A new sudden death predictor for patients with hypertrophic cardiomyopathy identifies candidates for implantable cardioverter defibrillators (ICDs) in ESC Guidelines published recently. They were presented at the European Society of Cardiology (ESC) Congress by Task Force chairperson Perry Elliott (The Heart Hospital, London, UK).
The “2014 ESC Guidelines on Diagnosis and Management of Hypertrophic Cardiomyopathy” were published online in the European Heart Journal and on the ESC website. Previous ESC Guidelines on hypertrophic cardiomyopathy were published in 2003.
“One of the most important innovations in this guideline is a new risk calculator that uses simple clinical measures to estimate five year risk of sudden cardiac death. This estimate is then used to stratify patients into high, intermediate and low risk categories that can be used to guide the use of ICDs,” Elliott says.
He adds: “These recommendations are likely to spark considerable interest and debate as they provide advice based on real estimates of risk rather than relative risks as in all previous guidelines. This will bring into focus the balance between clinical efficacy on the one hand and on the other, the potential risks and costs of therapy to individual patients and healthcare economies.”

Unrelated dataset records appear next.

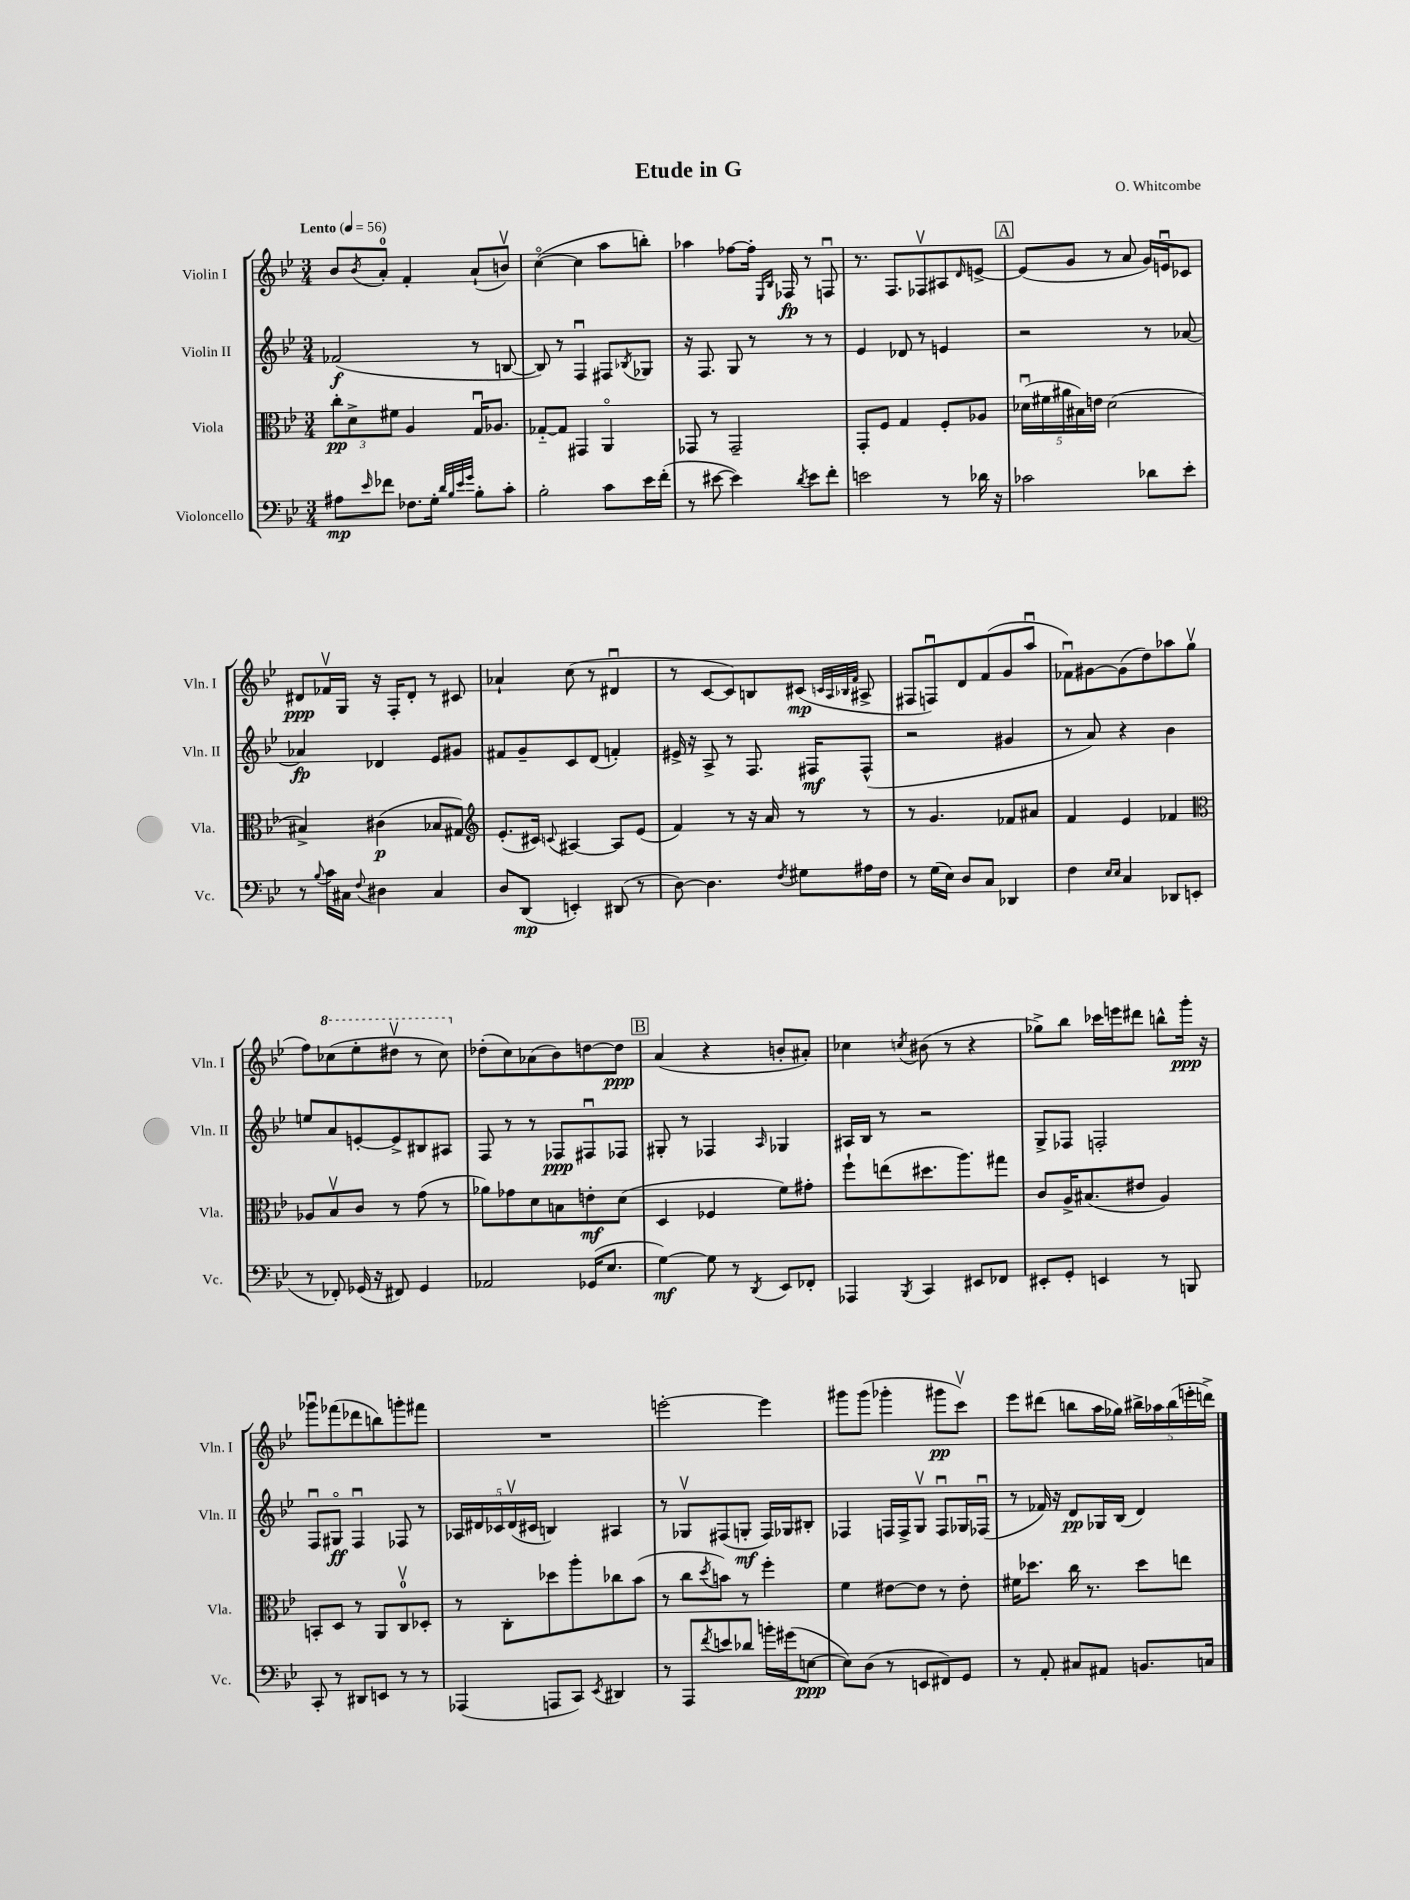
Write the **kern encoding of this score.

**kern	**kern	**kern	**kern
*staff4	*staff3	*staff2	*staff1
*clefF4	*clefC3	*clefG2	*clefG2
*k[b-e-]	*k[b-e-]	*k[b-e-]	*k[b-e-]
*M3/4	*M3/4	*M3/4	*M3/4
*MM56	*MM56	*MM56	*MM56
8A#\L	12cc'\L	(2f-/	8b-/L
.	12d^\	.	.
16qqe-/	.	.	8qb-/
8f-\J	.	.	8a'/J
.	12f#\J	.	.
8.F-\L	4A/	.	4f'/
16G'\Jk	.	.	.
32qqd/LLL	.	.	.
32qqB-/	.	.	.
32qqe-/	.	.	.
32qqg/JJJ	.	.	.
8B-'\L	16Gu/LK	8r	(8a`/L
.	8.A-/J	.	.
8c'\J	.	[8B/	8bv/J)
=	=	=	=
2B-'\	[8G-'~/L	8B/])	([4cco\
.	8G-/]J	8r	.
.	4GG#/	4Fu/	4cc\]
8c\L	4AAo/	8F#/L	8aa\L
.	.	8qB-/	.
16e-\L	.	8G-/J	8bb'\J)
(16f'\JJ	.	.	.
=	=	=	=
8r	8GG-/	16r	4aa-\
.	.	8.F/	.
[8e#\	8r	.	.
4e#\])	2GG-~/	8G/	[8ff-\L
.	.	8r	16ff-'\]Jk
.	.	.	16qqE-/LL
.	.	.	16qqB-/JJ
.	.	.	16F-/
8qd/	.	.	.
8e#\L	.	8r	8r
8f'\J	.	8r	8Fu/
=	=	=	=
2e\	8GG'/L	4e-/	8.r
.	8F/J	.	.
.	.	.	8.F/L
.	4G/	8d-/	.
.	.	8r	8F-v/
8r	8F'/L	4e/	8A#/
.	.	.	16qqd/
16d-\	8A-/J	.	[8e^/J
16r	.	.	.
=	=	=	=
2c-\	(20d-u\LL	2r	(8e/]L
.	20f#\	.	.
.	20a#\	.	.
.	.	.	8g/J
.	20B#\)	.	.
.	20e\JJ	.	.
.	(2d-\	.	8r
.	.	.	8a/
8d-\L	.	8r	16g/LL)
.	.	.	16eu/J
8e-'\J	.	[8a-/	8c-/J
=	=	=	=
8r	4B#^/)	4a-/]	8d#/L
8qqB-/	.	.	.
16c\LL	.	.	16f-v/L
16C#\JJ	.	.	16G/JJ
8qqF/	.	.	.
4D#\	(4c#\	4d-/	16r
.	.	.	16F'/LK
.	.	.	8d#'/J
4C#/	8B-/L	8e-/L	8r
.	8G#/J)	8g#/J	8c#/
=	=	=	=
*	*clefG2	*	*
8D/L	(8.e-'/L	8f#/L	4a-`/
(8DD/J	.	8g~/	.
.	16c#/Jk)	.	.
.	8qqc/	.	.
4EE'/)	[4A#/	8c/	(8cc\
.	.	(8d/J	8r
(8DD#/	8A#/]L	4f'/)	4d#u/
8r	(8e-/J	.	.
=	=	=	=
[8D\)	4f/)	16e#^/	8r
.	.	16r	.
4.D\]	.	8A^/	[8c/L
.	8r	8r	8c/])
.	16r	8.F/	8B/
.	16a/	.	.
8qF/	.	.	.
8G#\L	8r	.	(8c#/J
.	.	16F#/LK	.
.	.	.	32qqc/LLL
.	.	.	32qqA/
.	.	.	32qqB-/
.	.	.	32qqf/JJJ
16A#\L	8r	(8F#^^/J	8A#^/
16F\JJ	.	.	.
=	=	=	=
8r	8r	2r	8F#/L
(16G\LL	4.g/	.	8Fu/)
16E-\JJ)	.	.	.
8D/L	.	.	8d/
8C/J	.	.	(8f/
4DD-/	8f-/L	4g#/	8g/
.	8a#/J	.	8aau/J
=	=	=	=
4F\	4f/	8r	8f-u\L)
.	.	8a/)	[8g#\
16qqE-/LL	.	.	.
16qqE-/JJ	.	.	.
4C/	4e-/	4r	(8g#\]
.	.	.	8dd\)
8DD-/L	4f-/	4b-\	8aa-\
(8EE/J	.	.	(8ggv\J
=	=	=	=
*	*clefC3	*	*
8r	8A-/L	8ee/L	8ff\L)
8FF-'/)	8B-v/	8a/	(8ccc-\
(16GG-/	8c/J	[8e'/	8eee-'\
16r	.	.	.
8FF#/)	8r	8e^/]	8ddd#v\J
4GG-/	(8g\	8B#/	8r
.	8r	8A#/J	8ccc-\)
=	=	=	=
2AA-/	8a-\L)	8F/	(8dd-'\L
.	8g-\	8r	8cc\)
.	8d\	8r	(8a-\
.	8B\	8F-/L	8b-\)
(16GG-/LK	8e'\	8F#u/	[8dd\
8.E-/J	.	.	.
.	(8d\J	8F-/J	8dd\]J
=	=	=	=
[4G\)	4D/	8G#'/	(4a/
.	.	8r	.
8G\]	4F-/	4F-/	4r
8r	.	.	.
8qDD/	.	16qqA/	.
8EE-/L	8f\L)	4G-/	8b'/L
8FF-'/J	8g#'\J	.	8a#'/J)
=	=	=	=
4AAA-/	8ff`\L	16A#/LL	4cc-\
.	.	16B-/JJ	.
.	(8ee\	8r	.
8qBBB-/	.	.	8qcc/
4CC/	8.dd#\	2r	(8b#\
.	.	.	8r
.	8.aa\)	.	.
8EE#/L	.	.	4r
8FF-/J	8gg#\J	.	.
=	=	=	=
8EE#'/L	8c/L	8G^/L	8gg-^\L)
8GG'/J	16A^/K	8F-/J	8bb-\J
.	(8.B#/	.	.
4EE/	.	2F'/	16ccc-\LL
.	.	.	16eee\J
.	8e#/J	.	8ddd#\J
8r	4A/)	.	8bb^^\L
8BBB/	.	.	16ggg'\Jk
.	.	.	16r
=	=	=	=
8CC'/	8BB'/L	8Fu/L	8ggg-u\L
8r	8D/J	8G#o/J	(8fff-\
8DD#/L	8r	4Fu/	8ddd-\
8EE/J	8AA/L	.	8bb\)
8r	8Cv/	8F-/	8ggg'\
8r	8D-'/J	8r	8fff#\J
=	=	=	=
(4AAA-/	8r	20A-/LL	2.r
.	.	20d#/	.
.	.	20c-/	.
.	8C'\L	.	.
.	.	(20d#v/	.
.	.	20c#/JJ	.
8AAA/L	8dd-\	4B/)	.
8CC/J)	8aa'\	.	.
8qEE-/	.	.	.
4DD#/	8cc-\	4A#/	.
.	(8b-\J	.	.
=	=	=	=
8r	8r	8r	[2eee'\
8AAA/L	8cc\L	8G-v/L	.
8qf/	8qdd/	.	.
8e/	8b\J)	(8F#/	.
8d-/J	8r	8G'/J	.
16b'\LL	4ff'\	16F#/LL)	4eee\]
(16g#\J	.	16G-/J	.
[8E\J	.	8B#'/J	.
=	=	=	=
8E\]L)	4f\	4F-/	8ggg#\L
(8D\J	.	.	(8ggg#\J
8r	[8e#\L	16F/LL	4ggg-'\
.	.	16F^/J	.
8EE/L	8e#\]J	8Gv/J	.
8FF#/)	8r	8Fu/L	8ggg#\L
8GG/J	8e#'\	16G-/L	8cccv\J)
.	.	(16F-u/JJ	.
=	=	=	=
8r	16f#\LK	8r	8eee-\L
.	8.dd-\J	.	.
8AA'/	.	16f-/)	(8ddd#\J
.	.	16r	.
8C#/L	16cc\	8d/L	8bb\L
.	8.r	.	.
8AA#/J	.	16G-/L	16aa\L
.	.	(16B-/JJ	16gg-\JJ)
8.BB/L	8dd-\L	4d/)	20bb#^\LL
.	.	.	20aa-\
.	.	.	(20bb#\
.	8ee\J	.	.
.	.	.	20eee'\
16C/Jk	.	.	.
.	.	.	20ddd^\JJ)
==	==	==	==
*-	*-	*-	*-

Elliott continues: “In some aspects of the guidelines we had to balance an ideal of best practice with the realities of healthcare provision across Europe and elsewhere. Nevertheless, we make a number of recommendations that will prove challenging in some countries with the deliberate aim of raising the general standard of care for all patients.”

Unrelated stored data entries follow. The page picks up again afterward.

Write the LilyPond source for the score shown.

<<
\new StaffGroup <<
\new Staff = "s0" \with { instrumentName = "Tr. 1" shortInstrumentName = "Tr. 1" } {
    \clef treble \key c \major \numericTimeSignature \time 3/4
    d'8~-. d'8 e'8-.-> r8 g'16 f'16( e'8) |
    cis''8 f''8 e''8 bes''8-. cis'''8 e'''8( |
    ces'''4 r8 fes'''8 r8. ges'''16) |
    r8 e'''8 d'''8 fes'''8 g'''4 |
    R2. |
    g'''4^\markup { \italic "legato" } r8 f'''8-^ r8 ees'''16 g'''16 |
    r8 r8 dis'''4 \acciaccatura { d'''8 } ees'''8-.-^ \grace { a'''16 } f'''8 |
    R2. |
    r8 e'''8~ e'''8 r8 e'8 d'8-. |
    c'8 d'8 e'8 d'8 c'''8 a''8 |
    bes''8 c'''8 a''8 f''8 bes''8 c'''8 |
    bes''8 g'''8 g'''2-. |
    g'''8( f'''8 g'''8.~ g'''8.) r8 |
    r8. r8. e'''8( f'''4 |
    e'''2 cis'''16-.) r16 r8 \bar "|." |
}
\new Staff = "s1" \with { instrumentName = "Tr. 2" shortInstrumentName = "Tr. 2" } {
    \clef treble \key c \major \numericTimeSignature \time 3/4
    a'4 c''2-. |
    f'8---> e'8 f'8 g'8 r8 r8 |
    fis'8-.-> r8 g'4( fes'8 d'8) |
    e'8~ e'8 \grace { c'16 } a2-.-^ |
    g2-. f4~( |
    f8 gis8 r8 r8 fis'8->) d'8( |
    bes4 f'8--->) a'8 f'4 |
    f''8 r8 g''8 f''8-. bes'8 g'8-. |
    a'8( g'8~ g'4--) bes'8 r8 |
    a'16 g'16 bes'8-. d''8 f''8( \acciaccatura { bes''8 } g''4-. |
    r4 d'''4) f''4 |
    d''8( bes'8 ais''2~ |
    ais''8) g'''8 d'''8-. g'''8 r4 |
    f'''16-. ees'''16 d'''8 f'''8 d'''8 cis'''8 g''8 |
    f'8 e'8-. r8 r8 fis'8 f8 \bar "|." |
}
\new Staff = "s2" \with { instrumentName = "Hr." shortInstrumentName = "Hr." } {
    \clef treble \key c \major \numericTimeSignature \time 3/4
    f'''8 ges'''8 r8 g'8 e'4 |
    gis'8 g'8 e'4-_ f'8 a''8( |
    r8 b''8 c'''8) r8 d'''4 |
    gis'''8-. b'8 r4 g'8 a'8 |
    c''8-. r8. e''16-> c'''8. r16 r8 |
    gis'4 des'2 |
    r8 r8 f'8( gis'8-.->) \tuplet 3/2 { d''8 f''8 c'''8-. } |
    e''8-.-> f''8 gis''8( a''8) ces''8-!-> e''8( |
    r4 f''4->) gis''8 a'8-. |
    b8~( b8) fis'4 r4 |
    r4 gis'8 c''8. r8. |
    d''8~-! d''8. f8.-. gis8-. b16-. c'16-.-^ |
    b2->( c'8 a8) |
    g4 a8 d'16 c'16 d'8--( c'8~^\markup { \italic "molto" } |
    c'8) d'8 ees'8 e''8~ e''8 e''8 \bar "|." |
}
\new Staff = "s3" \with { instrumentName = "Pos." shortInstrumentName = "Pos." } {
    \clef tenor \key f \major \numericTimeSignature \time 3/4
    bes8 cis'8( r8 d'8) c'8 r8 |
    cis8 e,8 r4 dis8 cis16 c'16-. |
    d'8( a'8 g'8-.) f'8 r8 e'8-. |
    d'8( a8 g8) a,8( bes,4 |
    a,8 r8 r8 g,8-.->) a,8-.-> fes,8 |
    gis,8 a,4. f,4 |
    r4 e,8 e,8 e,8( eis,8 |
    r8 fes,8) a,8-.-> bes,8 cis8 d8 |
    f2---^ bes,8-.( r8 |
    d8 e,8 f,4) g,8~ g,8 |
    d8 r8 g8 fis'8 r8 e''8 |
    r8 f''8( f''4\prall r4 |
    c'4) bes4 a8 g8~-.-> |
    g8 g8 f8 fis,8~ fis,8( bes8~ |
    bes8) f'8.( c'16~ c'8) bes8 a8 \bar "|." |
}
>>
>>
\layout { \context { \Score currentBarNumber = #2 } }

Examples include a recommendation for genetic testing in all patients with hypertrophic cardiomyopathy when it is of relevance to the management of family members; greater use of specialised tests such as cardiac magnetic resonance imaging in everyday practice; and early referral to multidisciplinary teams with expertise in the diagnosis and management of hypertrophic cardiomyopathy.
Most cases of hypertrophic cardiomyopathy have a genetic cause and the guidelines provide a clinically focused approach to the requesting and interpretation of genetic tests. This is based on careful history taking including analysis of family pedigrees and a cardiomyopathy-centred interpretation of commonly used diagnostic tools such as electrocardiography and cardiac imaging.
Elliott says: “The aim is to improve the accuracy of diagnosis and the management of patients and families with hypertrophic cardiomyopathy. The role of expert counselling before and after genetic analysis is strongly emphasised and we provide clear guidance on the management of family members in different clinical scenarios based on the results of genetic testing.”
Detailed and tailored advice is provided for women with hypertrophic cardiomyopathy. This includes guidance on pre-pregnancy assessment and the management of labour, and detailed recommendations for contraception, sterilisation and termination. Advice on the diagnosis and treatment of children is provided for the first time.
Left ventricular outflow tract obstruction is a common feature of hypertrophic cardiomyopathy that can be treated with drugs or invasive therapies such as surgery and alcohol septal ablation. For the first time, the guidelines present a systematic approach to the assessment of outflow tract obstruction that can be used to tailor therapies to the characteristics of individual patients. A simple guide is also provided for drug and device therapy in patients with hypertrophic cardiomyopathy and heart failure.
Elliott conclude: “We hope that these guidelines will enable healthcare professionals to raise the standard of care for patients of all ages with hypertrophic cardiomyopathy by improving the accuracy of diagnosis and the use of a rational, patient-centred approach to advice and clinical management.”